8. Transferability. This Restricted Stock is not transferable by the Participant, whether voluntarily, involuntarily or by operation of law or otherwise during the Period of Restriction, except as provided in the Plan. If any assignment, pledge, transfer, or other disposition, voluntary or involuntary, of this Restricted Stock shall be made, or if any attachment, execution, garnishment, or lien shall be issued against or placed upon the Restricted Stock, then the Participant’s right to the Restricted Stock shall immediately cease and terminate.

 

9. Recapitalization. In the event of any merger, reorganization, consolidation, recapitalization, separation, liquidation, stock dividend, split-up, share combination, or other change in the corporate structure of the Company affecting the shares of Restricted Stock, the number of shares of Restricted Stock subject to this


Agreement shall be equitably adjusted by the Compensation Committee to prevent dilution or enlargement of rights.

 

10. Administration.

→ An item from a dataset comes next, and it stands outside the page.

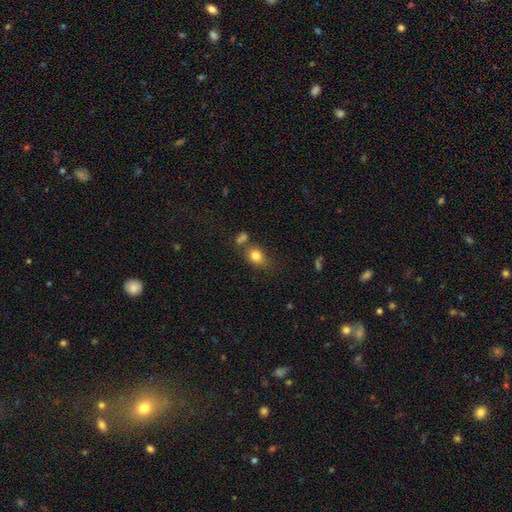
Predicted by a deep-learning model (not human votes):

This Agreement and the rights of the Participant hereunder are subject to all of the terms and conditions of the Plan, as the same may be amended from time to time, as well as to such rules and regulations as the Compensation Committee may adopt for administration of the Plan. It is expressly understood that the Compensation Committee is authorized to administer, construe and make all determinations necessary or appropriate to the administration of the Plan and this Agreement, all of which shall be binding upon the Participant.

 

11. Miscellaneous.

 

(a) This Agreement shall not confer upon the Participant any right to continuation of employment by the Company; nor shall this Agreement interfere in any way with the Company’s right to terminate his or her employment at any time.

 

(b) With the approval of the Board of Directors, the Compensation Committee may terminate, amend or modify the Plan; provided, however, that no such termination, amendment or modification of the Plan may in any material way adversely affect the Participant’s rights under this Agreement.

 

(c) This Agreement shall be subject to all applicable laws, rules and regulations, and to such approvals by any governmental agencies or national securities exchanges as may be required.

 

(d) To the extent not preempted by federal law, this Agreement shall be governed by, and construed in accordance with, the laws of the State of Delaware.